Prompt:
Repeat the stretch of entries below from the line with "X131572000Y-83756500D01*" through the line with "X161671000Y-86360000D02*". Include both ends and add nothing.

***** Data shown

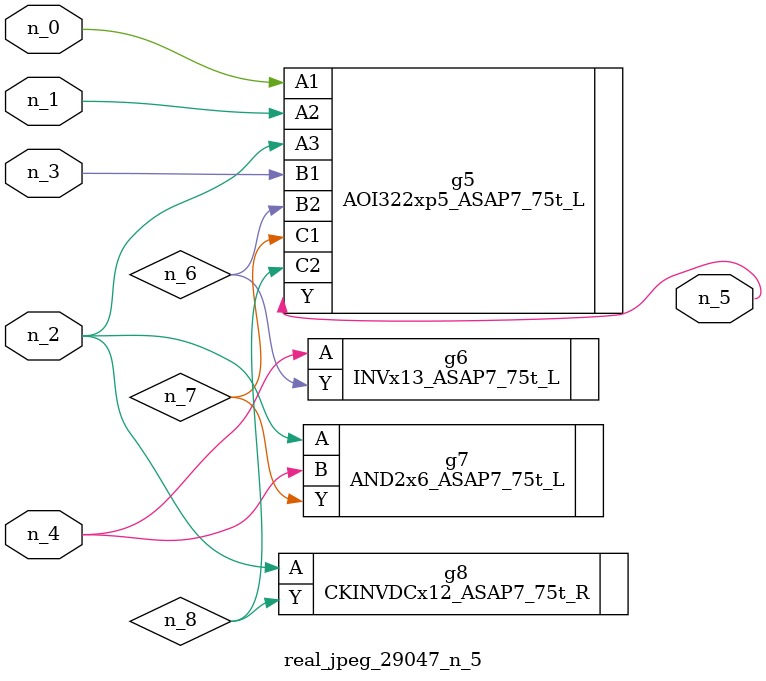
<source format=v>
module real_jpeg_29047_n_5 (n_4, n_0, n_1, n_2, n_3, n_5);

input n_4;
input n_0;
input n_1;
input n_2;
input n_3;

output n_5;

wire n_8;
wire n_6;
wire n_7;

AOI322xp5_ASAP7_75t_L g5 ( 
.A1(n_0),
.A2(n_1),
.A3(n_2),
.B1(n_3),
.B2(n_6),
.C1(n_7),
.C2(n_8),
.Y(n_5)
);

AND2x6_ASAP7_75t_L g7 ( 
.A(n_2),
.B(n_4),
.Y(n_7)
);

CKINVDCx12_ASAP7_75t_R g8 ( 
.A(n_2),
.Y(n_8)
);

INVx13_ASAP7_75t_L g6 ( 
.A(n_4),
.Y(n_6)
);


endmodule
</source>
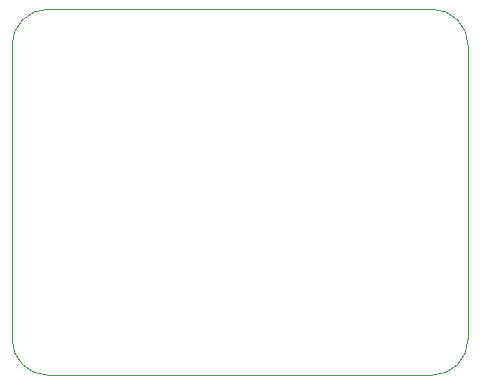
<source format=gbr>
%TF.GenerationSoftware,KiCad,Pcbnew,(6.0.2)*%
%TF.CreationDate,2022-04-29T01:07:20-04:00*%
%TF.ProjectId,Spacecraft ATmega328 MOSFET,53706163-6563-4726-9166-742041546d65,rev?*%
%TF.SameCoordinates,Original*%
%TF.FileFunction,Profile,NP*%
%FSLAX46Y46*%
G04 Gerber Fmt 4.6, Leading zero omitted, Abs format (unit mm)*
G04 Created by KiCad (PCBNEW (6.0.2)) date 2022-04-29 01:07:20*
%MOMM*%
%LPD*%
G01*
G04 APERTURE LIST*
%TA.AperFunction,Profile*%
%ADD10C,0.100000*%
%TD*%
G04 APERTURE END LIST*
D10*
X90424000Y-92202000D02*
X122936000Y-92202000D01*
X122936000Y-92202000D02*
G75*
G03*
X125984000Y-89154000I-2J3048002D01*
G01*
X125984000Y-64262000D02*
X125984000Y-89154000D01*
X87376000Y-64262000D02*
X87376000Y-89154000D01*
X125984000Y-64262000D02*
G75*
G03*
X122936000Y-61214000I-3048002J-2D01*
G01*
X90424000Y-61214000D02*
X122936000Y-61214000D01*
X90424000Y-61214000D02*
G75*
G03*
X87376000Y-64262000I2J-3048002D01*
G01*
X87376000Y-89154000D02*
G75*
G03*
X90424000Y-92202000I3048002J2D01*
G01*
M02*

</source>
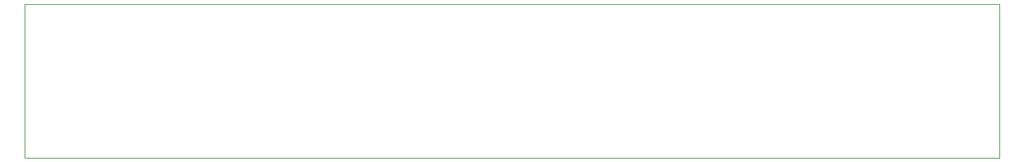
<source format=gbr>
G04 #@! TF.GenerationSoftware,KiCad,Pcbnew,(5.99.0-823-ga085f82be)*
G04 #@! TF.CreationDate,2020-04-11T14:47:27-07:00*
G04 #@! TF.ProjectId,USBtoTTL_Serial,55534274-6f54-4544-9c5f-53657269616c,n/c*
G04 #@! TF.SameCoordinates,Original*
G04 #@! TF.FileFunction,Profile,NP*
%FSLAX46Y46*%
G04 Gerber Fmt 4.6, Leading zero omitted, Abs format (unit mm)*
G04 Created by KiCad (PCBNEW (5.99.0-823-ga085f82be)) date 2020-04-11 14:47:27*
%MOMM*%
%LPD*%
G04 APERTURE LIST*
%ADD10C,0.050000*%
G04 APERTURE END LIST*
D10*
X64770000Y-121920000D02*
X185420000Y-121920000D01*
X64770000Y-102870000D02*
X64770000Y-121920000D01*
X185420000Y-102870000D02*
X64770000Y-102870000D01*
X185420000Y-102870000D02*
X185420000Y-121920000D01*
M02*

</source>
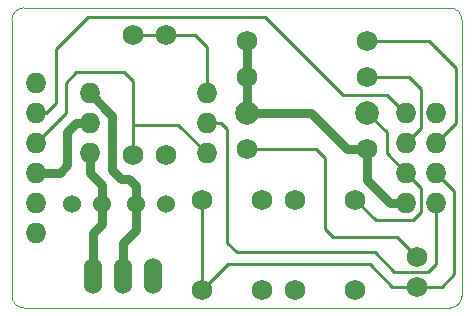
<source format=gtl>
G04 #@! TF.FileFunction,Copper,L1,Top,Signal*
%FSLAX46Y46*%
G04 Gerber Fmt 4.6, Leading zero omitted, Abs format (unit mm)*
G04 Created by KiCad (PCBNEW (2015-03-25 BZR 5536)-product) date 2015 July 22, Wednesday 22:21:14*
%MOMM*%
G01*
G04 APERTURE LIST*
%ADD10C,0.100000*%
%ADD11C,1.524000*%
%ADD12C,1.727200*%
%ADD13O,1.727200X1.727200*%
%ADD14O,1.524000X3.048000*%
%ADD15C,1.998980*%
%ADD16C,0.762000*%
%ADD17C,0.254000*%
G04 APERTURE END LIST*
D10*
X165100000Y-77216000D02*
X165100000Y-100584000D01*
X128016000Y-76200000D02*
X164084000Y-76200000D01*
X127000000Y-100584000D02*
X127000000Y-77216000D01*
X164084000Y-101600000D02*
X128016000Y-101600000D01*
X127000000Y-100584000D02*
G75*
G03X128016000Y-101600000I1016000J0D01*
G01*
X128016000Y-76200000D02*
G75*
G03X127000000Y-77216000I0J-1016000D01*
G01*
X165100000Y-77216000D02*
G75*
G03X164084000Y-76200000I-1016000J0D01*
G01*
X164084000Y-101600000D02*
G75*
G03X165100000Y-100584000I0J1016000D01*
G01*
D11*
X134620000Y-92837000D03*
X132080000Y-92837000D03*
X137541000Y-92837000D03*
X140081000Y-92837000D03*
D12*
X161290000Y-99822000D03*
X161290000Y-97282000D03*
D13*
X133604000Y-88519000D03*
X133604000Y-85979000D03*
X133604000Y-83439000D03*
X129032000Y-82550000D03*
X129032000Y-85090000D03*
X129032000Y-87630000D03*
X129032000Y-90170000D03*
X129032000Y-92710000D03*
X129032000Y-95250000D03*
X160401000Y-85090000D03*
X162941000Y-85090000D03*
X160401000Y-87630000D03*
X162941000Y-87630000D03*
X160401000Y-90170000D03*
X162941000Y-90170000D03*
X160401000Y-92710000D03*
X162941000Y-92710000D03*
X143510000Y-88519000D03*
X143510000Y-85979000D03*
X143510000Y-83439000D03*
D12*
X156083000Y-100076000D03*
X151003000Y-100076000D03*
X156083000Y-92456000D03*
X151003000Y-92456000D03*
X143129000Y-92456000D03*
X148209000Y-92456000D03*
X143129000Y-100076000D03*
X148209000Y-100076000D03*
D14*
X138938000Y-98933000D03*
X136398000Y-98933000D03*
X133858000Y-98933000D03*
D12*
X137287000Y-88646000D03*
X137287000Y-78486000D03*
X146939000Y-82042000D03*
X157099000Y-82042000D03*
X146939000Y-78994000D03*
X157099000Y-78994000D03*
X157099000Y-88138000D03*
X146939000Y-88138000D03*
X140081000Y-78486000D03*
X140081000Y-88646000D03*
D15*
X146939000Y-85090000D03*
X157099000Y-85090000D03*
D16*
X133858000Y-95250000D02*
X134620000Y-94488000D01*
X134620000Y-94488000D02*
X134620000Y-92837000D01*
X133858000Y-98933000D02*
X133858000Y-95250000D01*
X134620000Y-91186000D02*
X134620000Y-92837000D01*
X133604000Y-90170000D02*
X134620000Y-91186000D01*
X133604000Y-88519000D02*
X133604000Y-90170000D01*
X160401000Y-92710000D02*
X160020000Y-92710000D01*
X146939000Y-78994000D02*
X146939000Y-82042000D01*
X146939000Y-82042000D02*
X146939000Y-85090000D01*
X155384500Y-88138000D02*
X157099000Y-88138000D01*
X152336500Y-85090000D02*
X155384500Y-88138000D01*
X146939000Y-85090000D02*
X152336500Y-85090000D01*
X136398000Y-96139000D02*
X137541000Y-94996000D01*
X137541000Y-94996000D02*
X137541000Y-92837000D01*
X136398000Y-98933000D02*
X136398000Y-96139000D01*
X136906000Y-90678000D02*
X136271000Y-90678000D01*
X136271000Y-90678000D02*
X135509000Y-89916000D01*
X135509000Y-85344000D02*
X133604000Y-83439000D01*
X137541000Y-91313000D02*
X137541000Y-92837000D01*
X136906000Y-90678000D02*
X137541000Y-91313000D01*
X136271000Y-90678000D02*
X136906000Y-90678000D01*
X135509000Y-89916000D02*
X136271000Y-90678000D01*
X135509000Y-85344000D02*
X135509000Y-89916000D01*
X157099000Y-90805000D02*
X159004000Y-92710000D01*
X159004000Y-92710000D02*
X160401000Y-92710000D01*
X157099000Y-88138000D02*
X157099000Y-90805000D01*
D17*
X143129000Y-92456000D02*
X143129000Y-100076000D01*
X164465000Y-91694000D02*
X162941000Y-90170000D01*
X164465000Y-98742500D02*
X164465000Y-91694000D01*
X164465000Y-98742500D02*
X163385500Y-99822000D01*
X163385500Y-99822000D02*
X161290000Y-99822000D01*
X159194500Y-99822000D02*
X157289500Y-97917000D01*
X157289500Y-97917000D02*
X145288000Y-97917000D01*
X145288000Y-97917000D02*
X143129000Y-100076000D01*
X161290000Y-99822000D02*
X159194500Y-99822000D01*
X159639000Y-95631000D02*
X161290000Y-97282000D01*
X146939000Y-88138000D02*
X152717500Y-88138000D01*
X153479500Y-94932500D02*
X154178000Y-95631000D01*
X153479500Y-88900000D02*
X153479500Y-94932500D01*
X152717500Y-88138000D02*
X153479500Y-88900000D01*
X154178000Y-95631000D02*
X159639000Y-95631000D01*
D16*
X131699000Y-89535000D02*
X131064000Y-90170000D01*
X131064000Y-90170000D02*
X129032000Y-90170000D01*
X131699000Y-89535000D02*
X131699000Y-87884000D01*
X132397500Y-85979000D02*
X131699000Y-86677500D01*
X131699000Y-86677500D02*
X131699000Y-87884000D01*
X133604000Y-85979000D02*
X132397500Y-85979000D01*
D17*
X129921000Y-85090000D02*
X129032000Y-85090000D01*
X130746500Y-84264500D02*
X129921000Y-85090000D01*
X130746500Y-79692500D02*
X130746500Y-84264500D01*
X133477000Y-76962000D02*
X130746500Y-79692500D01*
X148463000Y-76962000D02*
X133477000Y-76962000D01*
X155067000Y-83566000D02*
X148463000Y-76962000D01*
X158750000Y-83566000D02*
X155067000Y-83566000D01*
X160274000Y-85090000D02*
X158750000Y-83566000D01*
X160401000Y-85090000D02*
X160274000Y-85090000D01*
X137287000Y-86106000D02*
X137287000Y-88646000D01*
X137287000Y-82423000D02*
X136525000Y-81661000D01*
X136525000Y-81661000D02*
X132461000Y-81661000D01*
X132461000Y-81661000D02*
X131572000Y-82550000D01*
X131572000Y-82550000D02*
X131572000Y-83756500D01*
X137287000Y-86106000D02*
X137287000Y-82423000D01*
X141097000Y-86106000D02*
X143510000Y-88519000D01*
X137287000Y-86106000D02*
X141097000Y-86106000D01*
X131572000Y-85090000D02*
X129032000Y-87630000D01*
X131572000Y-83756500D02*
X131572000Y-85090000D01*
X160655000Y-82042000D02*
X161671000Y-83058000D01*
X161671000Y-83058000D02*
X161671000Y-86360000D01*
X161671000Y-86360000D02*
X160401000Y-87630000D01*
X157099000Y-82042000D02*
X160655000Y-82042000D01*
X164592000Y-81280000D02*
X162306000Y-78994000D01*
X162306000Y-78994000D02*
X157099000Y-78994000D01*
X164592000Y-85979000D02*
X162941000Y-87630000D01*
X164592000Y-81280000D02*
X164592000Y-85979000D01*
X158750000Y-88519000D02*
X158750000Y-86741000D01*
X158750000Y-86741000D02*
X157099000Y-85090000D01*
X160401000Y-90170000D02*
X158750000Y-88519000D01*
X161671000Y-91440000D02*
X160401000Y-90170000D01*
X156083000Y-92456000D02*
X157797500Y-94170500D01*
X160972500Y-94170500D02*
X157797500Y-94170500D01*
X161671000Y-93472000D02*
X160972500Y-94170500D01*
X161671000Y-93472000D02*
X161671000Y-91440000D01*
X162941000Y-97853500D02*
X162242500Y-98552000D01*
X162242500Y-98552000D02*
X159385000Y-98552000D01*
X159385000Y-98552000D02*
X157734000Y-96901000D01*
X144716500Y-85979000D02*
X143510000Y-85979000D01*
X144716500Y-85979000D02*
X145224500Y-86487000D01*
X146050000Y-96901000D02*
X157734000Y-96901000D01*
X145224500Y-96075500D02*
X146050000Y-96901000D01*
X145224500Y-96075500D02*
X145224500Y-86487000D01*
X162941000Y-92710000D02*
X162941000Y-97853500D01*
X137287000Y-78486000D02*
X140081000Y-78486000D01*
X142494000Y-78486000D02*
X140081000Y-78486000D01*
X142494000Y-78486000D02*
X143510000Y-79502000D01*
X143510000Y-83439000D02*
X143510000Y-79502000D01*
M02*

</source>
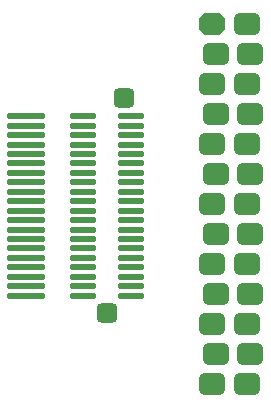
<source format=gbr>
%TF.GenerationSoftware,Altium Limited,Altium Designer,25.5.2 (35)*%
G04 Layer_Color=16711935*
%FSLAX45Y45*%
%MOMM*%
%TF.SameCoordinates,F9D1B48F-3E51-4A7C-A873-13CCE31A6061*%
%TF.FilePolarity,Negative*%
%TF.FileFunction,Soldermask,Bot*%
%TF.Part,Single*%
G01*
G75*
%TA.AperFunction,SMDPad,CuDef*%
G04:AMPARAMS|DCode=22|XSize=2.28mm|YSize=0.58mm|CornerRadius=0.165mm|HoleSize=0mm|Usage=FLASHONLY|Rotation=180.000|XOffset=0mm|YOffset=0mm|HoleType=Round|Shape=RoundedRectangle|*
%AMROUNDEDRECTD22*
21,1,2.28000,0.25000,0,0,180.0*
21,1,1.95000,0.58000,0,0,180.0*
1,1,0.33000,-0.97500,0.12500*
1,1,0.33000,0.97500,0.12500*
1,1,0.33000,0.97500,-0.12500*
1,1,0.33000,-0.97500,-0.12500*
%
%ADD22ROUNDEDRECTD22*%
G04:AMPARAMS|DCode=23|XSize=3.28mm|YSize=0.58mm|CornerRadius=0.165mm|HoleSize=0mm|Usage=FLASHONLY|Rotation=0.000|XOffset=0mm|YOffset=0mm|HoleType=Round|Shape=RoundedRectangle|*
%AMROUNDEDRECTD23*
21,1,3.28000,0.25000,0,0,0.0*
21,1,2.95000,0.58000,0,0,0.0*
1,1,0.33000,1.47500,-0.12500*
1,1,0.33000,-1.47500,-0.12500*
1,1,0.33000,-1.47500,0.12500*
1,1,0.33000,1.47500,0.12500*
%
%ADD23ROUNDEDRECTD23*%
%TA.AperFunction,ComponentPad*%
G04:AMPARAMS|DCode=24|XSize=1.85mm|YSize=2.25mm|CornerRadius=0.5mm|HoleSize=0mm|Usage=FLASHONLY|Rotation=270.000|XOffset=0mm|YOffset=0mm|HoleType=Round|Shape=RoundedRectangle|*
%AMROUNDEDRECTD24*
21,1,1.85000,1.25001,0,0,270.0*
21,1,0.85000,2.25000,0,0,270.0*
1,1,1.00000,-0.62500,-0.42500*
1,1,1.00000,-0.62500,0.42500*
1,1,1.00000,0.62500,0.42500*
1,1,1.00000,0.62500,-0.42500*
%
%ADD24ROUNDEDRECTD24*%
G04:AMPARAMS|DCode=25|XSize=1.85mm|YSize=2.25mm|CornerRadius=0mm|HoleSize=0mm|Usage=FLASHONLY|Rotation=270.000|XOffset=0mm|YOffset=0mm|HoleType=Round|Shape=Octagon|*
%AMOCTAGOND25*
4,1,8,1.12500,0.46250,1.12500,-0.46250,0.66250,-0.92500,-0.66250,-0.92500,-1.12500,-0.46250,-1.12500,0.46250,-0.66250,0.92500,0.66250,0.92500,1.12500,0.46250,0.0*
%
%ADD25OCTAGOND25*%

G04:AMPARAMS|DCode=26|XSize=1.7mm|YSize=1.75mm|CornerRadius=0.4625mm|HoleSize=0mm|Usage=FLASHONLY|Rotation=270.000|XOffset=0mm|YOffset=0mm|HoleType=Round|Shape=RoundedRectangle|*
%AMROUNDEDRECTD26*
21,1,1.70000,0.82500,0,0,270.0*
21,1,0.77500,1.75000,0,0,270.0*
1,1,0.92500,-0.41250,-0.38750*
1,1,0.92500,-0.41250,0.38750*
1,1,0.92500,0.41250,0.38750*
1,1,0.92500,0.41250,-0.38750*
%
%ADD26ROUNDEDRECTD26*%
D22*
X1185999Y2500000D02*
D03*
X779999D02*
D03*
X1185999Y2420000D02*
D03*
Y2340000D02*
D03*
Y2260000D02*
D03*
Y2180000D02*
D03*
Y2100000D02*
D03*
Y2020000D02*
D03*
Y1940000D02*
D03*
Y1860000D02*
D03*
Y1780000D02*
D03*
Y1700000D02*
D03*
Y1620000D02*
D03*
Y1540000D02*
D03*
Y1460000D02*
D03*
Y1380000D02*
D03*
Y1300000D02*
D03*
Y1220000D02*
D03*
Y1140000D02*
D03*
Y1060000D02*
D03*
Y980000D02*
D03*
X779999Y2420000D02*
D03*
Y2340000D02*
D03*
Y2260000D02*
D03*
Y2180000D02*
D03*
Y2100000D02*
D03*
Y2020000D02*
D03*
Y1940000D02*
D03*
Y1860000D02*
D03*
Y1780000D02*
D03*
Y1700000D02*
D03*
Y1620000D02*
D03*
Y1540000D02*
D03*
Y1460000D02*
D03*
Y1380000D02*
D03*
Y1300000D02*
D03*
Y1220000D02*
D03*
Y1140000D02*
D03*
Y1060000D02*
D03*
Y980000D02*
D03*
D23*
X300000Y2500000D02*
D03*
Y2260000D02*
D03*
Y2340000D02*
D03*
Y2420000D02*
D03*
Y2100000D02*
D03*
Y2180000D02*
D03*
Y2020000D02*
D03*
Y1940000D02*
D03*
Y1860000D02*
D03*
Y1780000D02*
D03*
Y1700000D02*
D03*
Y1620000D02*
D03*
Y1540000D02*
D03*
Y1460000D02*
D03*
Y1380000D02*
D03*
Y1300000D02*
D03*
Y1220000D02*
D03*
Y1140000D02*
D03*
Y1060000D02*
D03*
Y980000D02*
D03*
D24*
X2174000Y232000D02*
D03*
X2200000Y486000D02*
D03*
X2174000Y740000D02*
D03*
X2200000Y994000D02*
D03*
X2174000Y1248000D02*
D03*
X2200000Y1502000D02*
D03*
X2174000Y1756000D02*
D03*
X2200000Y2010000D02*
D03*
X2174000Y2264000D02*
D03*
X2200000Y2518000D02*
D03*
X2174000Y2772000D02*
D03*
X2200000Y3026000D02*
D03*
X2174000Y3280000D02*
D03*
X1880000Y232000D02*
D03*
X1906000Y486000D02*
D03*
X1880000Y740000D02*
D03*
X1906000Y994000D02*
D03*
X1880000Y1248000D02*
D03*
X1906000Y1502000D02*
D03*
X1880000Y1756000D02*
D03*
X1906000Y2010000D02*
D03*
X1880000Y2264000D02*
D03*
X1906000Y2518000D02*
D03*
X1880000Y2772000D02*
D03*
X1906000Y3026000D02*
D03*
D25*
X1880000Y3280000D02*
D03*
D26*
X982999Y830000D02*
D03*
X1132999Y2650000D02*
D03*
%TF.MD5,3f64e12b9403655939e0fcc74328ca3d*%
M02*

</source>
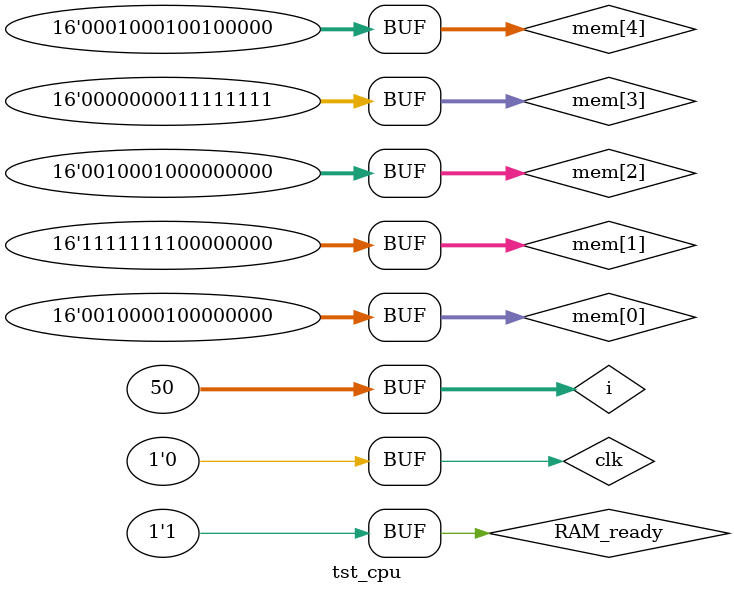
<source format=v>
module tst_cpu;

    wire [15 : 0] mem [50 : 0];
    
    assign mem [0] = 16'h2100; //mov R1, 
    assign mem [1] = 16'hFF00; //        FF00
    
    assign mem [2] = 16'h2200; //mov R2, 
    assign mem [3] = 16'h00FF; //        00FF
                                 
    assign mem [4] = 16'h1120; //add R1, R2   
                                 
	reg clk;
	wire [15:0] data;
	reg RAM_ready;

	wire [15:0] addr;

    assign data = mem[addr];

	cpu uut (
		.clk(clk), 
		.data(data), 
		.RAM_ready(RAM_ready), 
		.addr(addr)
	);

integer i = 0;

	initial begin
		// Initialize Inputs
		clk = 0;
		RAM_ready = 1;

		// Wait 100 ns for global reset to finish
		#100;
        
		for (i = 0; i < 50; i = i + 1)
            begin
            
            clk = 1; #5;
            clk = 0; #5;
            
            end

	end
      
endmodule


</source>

**********

Output of the exercise:
X131572000Y-83756500D01*
X137287000Y-86106000D02*
X137287000Y-82423000D01*
X141097000Y-86106000D02*
X143510000Y-88519000D01*
X137287000Y-86106000D02*
X141097000Y-86106000D01*
X131572000Y-85090000D02*
X129032000Y-87630000D01*
X131572000Y-83756500D02*
X131572000Y-85090000D01*
X160655000Y-82042000D02*
X161671000Y-83058000D01*
X161671000Y-83058000D02*
X161671000Y-86360000D01*
X161671000Y-86360000D02*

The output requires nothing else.